- **Work instructions**: Please reproduce every line of text in the data below word for word, leaving out the pictures.

>> Start

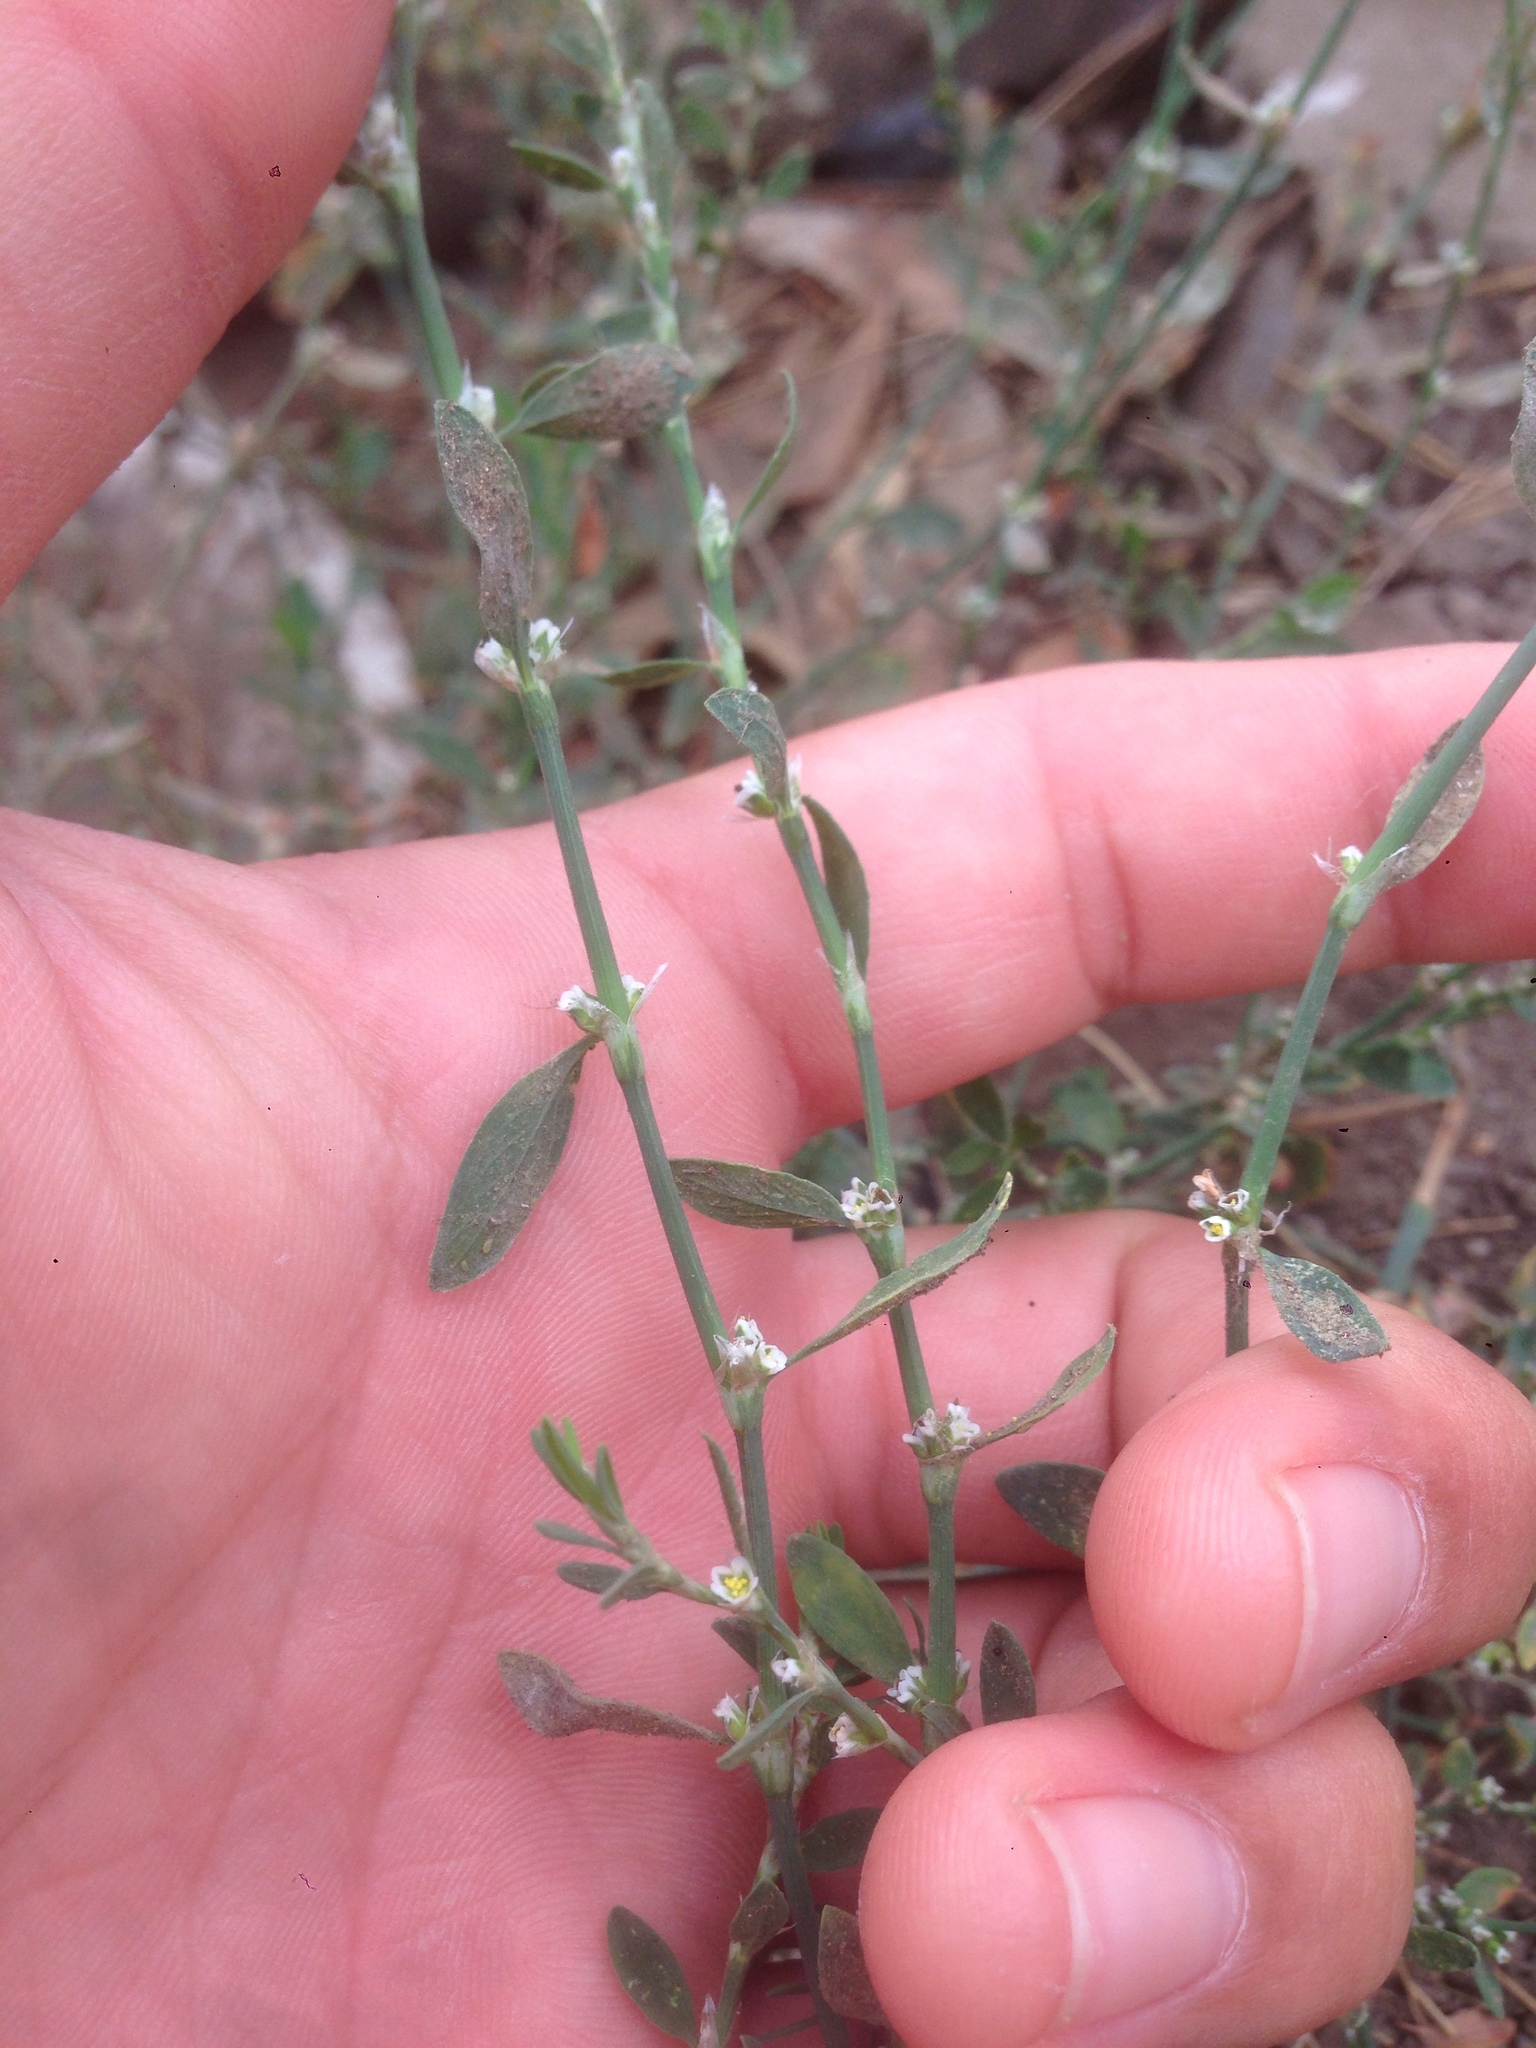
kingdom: Plantae
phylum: Tracheophyta
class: Magnoliopsida
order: Caryophyllales
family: Polygonaceae
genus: Polygonum
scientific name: Polygonum aviculare
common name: Prostrate knotweed
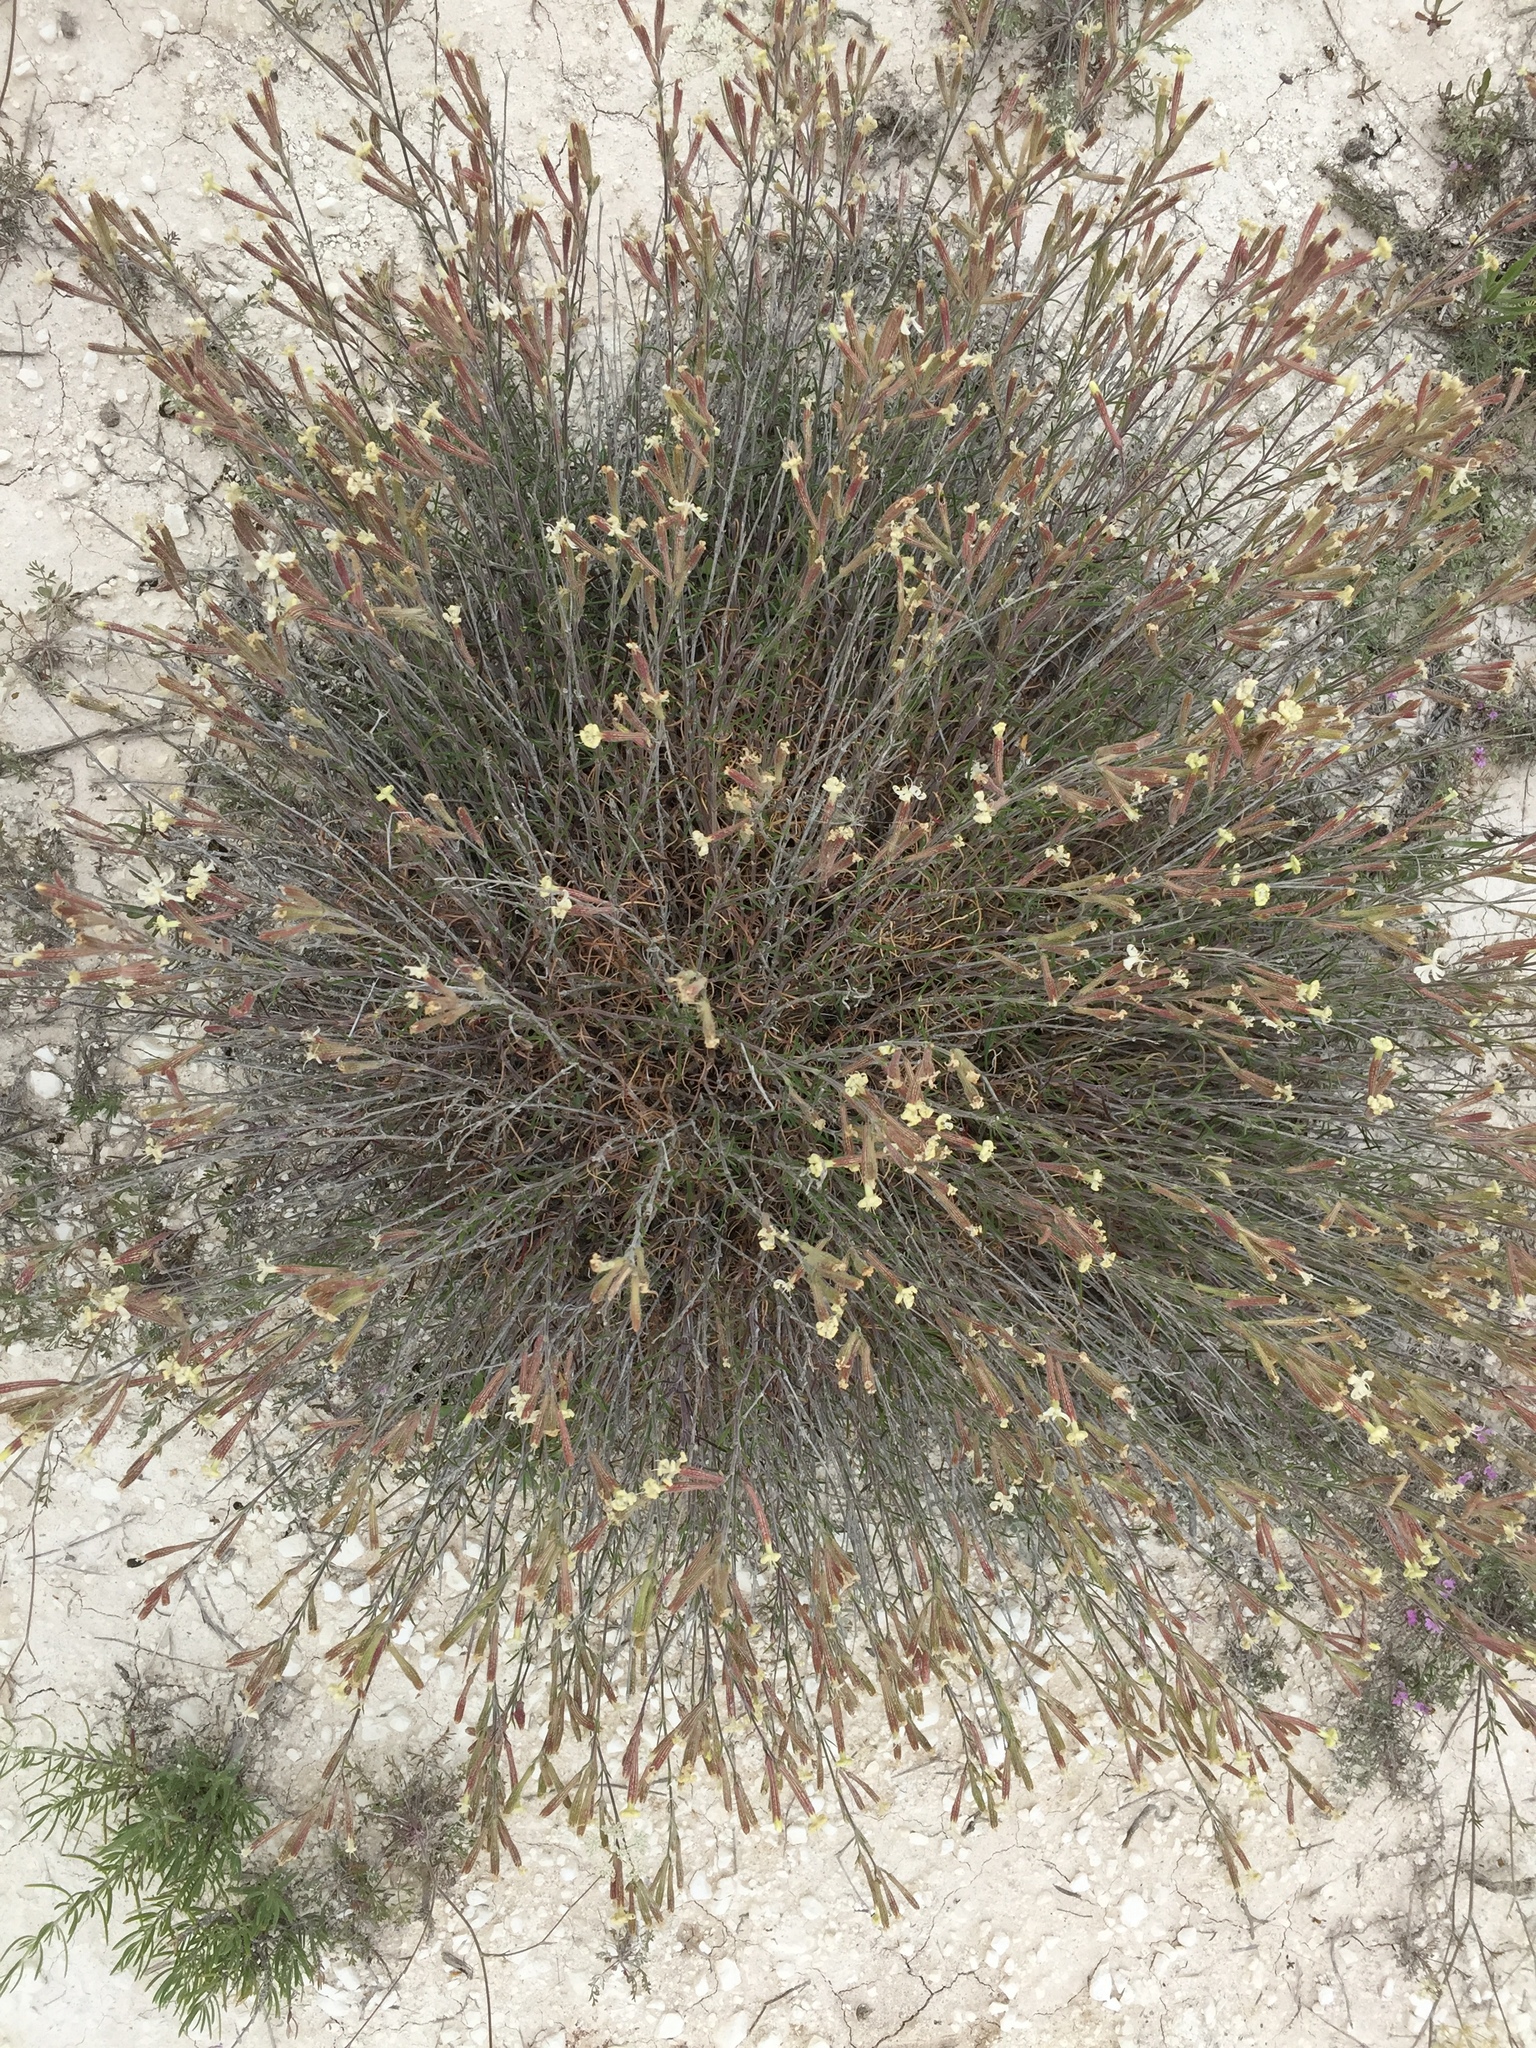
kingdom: Plantae
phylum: Tracheophyta
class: Magnoliopsida
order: Caryophyllales
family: Caryophyllaceae
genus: Silene
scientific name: Silene supina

>> End

- **Full answer**:
kingdom: Plantae
phylum: Tracheophyta
class: Magnoliopsida
order: Caryophyllales
family: Polygonaceae
genus: Polygonum
scientific name: Polygonum aviculare
common name: Prostrate knotweed
kingdom: Plantae
phylum: Tracheophyta
class: Magnoliopsida
order: Caryophyllales
family: Caryophyllaceae
genus: Silene
scientific name: Silene supina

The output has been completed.